— Text segment —
*****

Showing posts sorted by date for query interconnection. Sort by relevance Show all posts
Showing posts sorted by date for query interconnection. Sort by relevance Show all posts

Wednesday, November 19, 2025

If the Internet Collapsed "Distance," AI Collapses Time

If the core function of the internet is connectivity and the core value is the collapse of distance, then the core function of artificial intelligence is cognition and the core value is the collapse of time. 


If the internet makes physical location less important, AI makes complexity less important, reducing the time to derive insights. 


But both the internet and AI are going to disintermediate value chains, removing distribution functions and providers. 


Dimension

Internet

AI

Core Function

Connectivity: linking people, machines, data, and services across networks.

Cognition: performing tasks that require perception, reasoning, analysis, prediction, or decision support.

*****

[Data items]
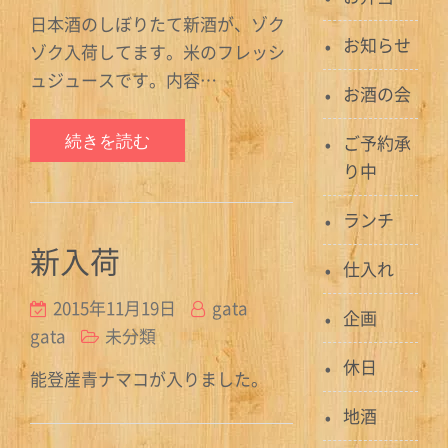
日本酒のしぼりたて新酒が、ゾク
お知らせ
ゾク入荷してます。米のフレッシ
ュジュースです。内容…
お酒の会
続きを読む
ご予約承
り中
ランチ
新入荷
仕入れ
2015年11月19日
gata
企画
gata
未分類
休日
能登産青ナマコが入りました。
地酒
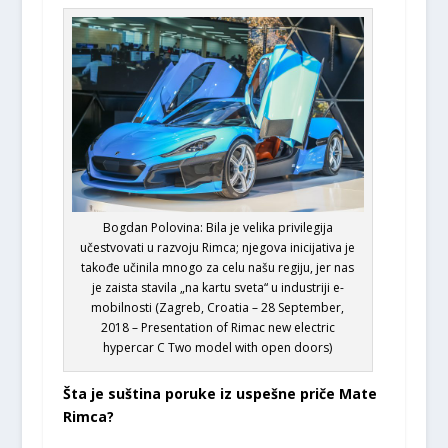
Bogdan Polovina: Bila je velika privilegija
učestvovati u razvoju Rimca; njegova inicijativa je
takođe učinila mnogo za celu našu regiju, jer nas
je zaista stavila „na kartu sveta“ u industriji e-
mobilnosti (Zagreb, Croatia – 28 September,
2018 – Presentation of Rimac new electric
hypercar C Two model with open doors)
Šta je suština poruke iz uspešne priče Mate
Rimca?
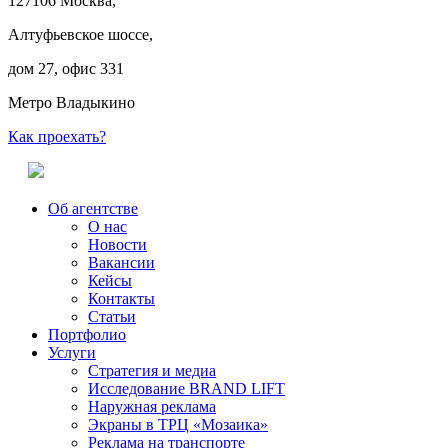
127106 Москва,
Алтуфьевское шоссе,
дом 27, офис 331
Метро Владыкино
Как проехать?
Об агентстве
О нас
Новости
Вакансии
Кейсы
Контакты
Статьи
Портфолио
Услуги
Стратегия и медиа
Исследование BRAND LIFT
Наружная реклама
Экраны в ТРЦ «Мозаика»
Реклама на транспорте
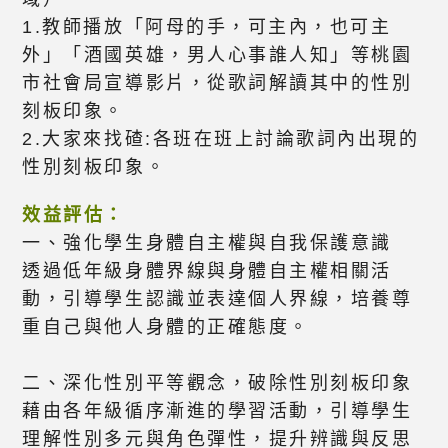
1.教師播放「阿母的手，可主內，也可主
外」「酒國英雄，男人心事誰人知」等桃園
市社會局宣導影片，從歌詞解讀其中的性別
刻板印象。
2.大家來找碴:各班在班上討論歌詞內出現的
性別刻板印象。
效益評估：
一、強化學生身體自主權與自我保護意識
透過低年級身體界線與身體自主權相關活
動，引導學生認識並表達個人界線，培養尊
重自己與他人身體的正確態度。
二、深化性別平等觀念，破除性別刻板印象
藉由各年級循序漸進的學習活動，引導學生
理解性別多元與角色彈性，提升辨識與反思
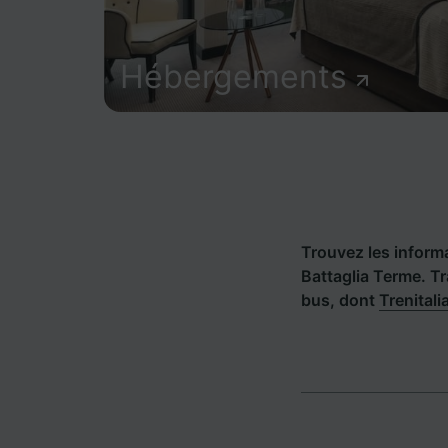
Hébergements
Trouvez les informat
Battaglia Terme. T
bus, dont
Trenitali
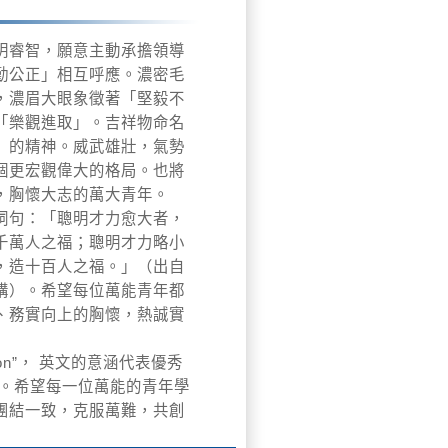
明睿智，願意主動承擔領導
勤公正」相互呼應。濃密毛
，濃眉大眼象徵著「堅毅不
「樂觀進取」。吉祥物命名
」的精神。威武雄壯，氣勢
個更宏觀偉大的格局。也將
，胸懷大志的萬大青年。
詞句：「聰明才力愈大者，
千萬人之福；聰明才力略小
，造十百人之福。」（出自
講）。希望每位萬能青年都
、務實向上的胸懷，熱誠實
ion”， 英文的意涵代表優秀
音。希望每一位萬能的青年學
團結一致，克服萬難，共創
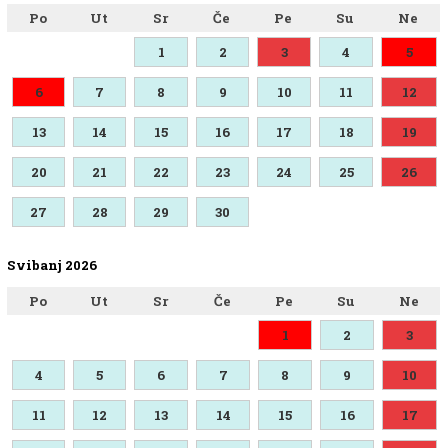
Po
Ut
Sr
Če
Pe
Su
Ne
1
2
3
4
5
6
7
8
9
10
11
12
13
14
15
16
17
18
19
20
21
22
23
24
25
26
27
28
29
30
Svibanj 2026
Po
Ut
Sr
Če
Pe
Su
Ne
1
2
3
4
5
6
7
8
9
10
11
12
13
14
15
16
17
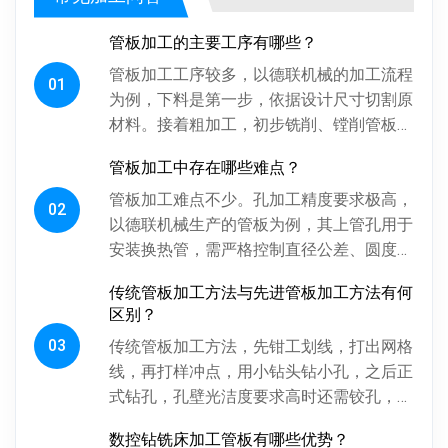
管板加工的主要工序有哪些？
管板加工工序较多，以德联机械的加工流程
01
为例，下料是第一步，依据设计尺寸切割原
材料。接着粗加工，初步铣削、镗削管板各
面，为后续精加工留合适余量。探伤工序很
管板加工中存在哪些难点？
关键，通过射线、超声波探伤检...
管板加工难点不少。孔加工精度要求极高，
02
以德联机械生产的管板为例，其上管孔用于
安装换热管，需严格控制直径公差、圆度、
圆柱度，孔间相对位置精度也得保证，否则
传统管板加工方法与先进管板加工方法有何
影响换热管安装与设备性能。板...
区别？
03
传统管板加工方法，先钳工划线，打出网格
线，再打样冲点，用小钻头钻小孔，之后正
式钻孔，孔壁光洁度要求高时还需铰孔，最
后倒角。操作工人用摇臂钻钻孔，频繁调整
数控钻铣床加工管板有哪些优势？
摇臂定位，劳动强度大、效率低...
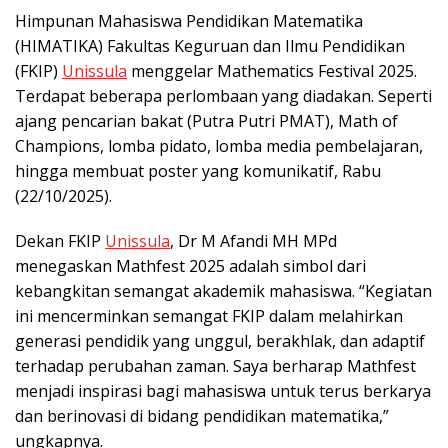
Himpunan Mahasiswa Pendidikan Matematika
(HIMATIKA) Fakultas Keguruan dan Ilmu Pendidikan
(FKIP)
Unissula
menggelar Mathematics Festival 2025.
Terdapat beberapa perlombaan yang diadakan. Seperti
ajang pencarian bakat (Putra Putri PMAT), Math of
Champions, lomba pidato, lomba media pembelajaran,
hingga membuat poster yang komunikatif, Rabu
(22/10/2025).
Dekan FKIP
Unissula
, Dr M Afandi MH MPd
menegaskan Mathfest 2025 adalah simbol dari
kebangkitan semangat akademik mahasiswa. “Kegiatan
ini mencerminkan semangat FKIP dalam melahirkan
generasi pendidik yang unggul, berakhlak, dan adaptif
terhadap perubahan zaman. Saya berharap Mathfest
menjadi inspirasi bagi mahasiswa untuk terus berkarya
dan berinovasi di bidang pendidikan matematika,”
ungkapnya.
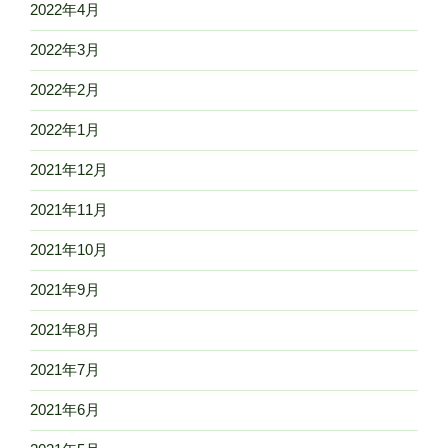
2022年4月
2022年3月
2022年2月
2022年1月
2021年12月
2021年11月
2021年10月
2021年9月
2021年8月
2021年7月
2021年6月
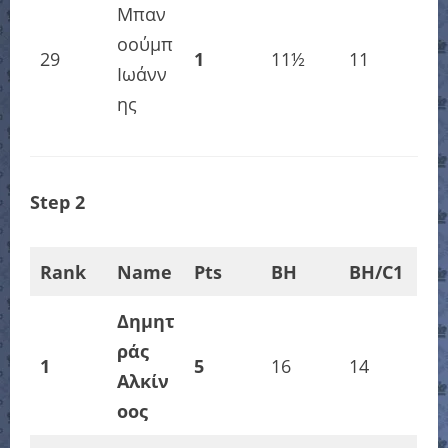
Μπαν
οούμπ
29
1
11½
11
Ιωάνν
ης
Step 2
Rank
Name
Pts
BH
BH/C1
Δημητ
ράς
1
5
16
14
Αλκίν
οος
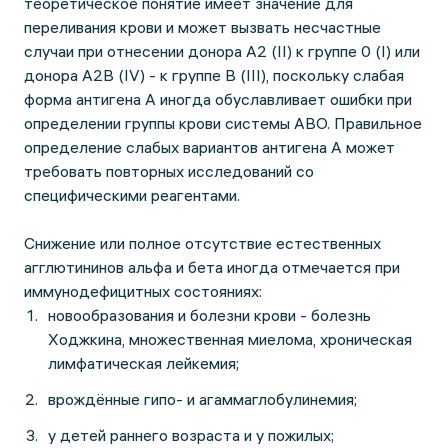
теоретическое понятие имеет значение для
переливания крови и может вызвать несчастные
случаи при отнесении донора А2 (II) к группе 0 (I) или
донора А2В (IV) - к группе В (III), поскольку слабая
форма антигена А иногда обуславливает ошибки при
определении группы крови системы АВO. Правильное
определение слабых вариантов антигена А может
требовать повторных исследований со
специфическими реагентами.
Снижение или полное отсутствие естественных
агглютининов альфа и бета иногда отмечается при
иммунодефицитных состояниях:
новообразования и болезни крови - болезнь
Ходжкина, множественная миелома, хроническая
лимфатическая лейкемия;
врождённые гипо- и агаммаглобулинемия;
у детей раннего возраста и у пожилых;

*****

— Directions —
1. In the post about the internet and AI, what is named as the core value of artificial intelligence?
2. Go on with the post about the internet and AI from the point where it stops.
You won't need the data items for this work.

— Numbered answers —
1. The collapse of time.

2.
Primary Value Created

Eliminating distance: collapsing geography; enabling instantaneous communication and access.

Saving time: collapsing effort; automating, accelerating, or augmenting cognitive tasks.

Economic Logic

Reduces transaction and coordination costs associated with physical separation.

Reduces cognitive labor costs and enhances productivity by automating thinking tasks.

Primary Constraint

Bandwidth, latency, physical infrastructure (fiber, spectrum).

Quality of data, model capability, alignment with goals, compute.

Main Units of Scarcity

Transport capacity (Mbps/Gbps), access points (ports, routers), spectrum.

Compute, data quality, reasoning ability, task generalization.

User Experience Shift

From location-dependent to location-independent access.

From manual decision-making to automated or assisted decision-making.

Industrial Impact

Creates global digital markets; enables remote work, cloud services, platform economies.

Automates white-collar workflows; reshapes knowledge industries; introduces agentic systems.

Business Models

Subscription access, metered usage, advertising, platform marketplaces.

API usage, per-inference billing, embedded intelligence in existing software, agentic task fees.

Strategic Advantage

Owning the pipes, connectivity footprint, spectrum, and interconnection points.

Owning the models, data, workflows, and user attention for cognitive automation.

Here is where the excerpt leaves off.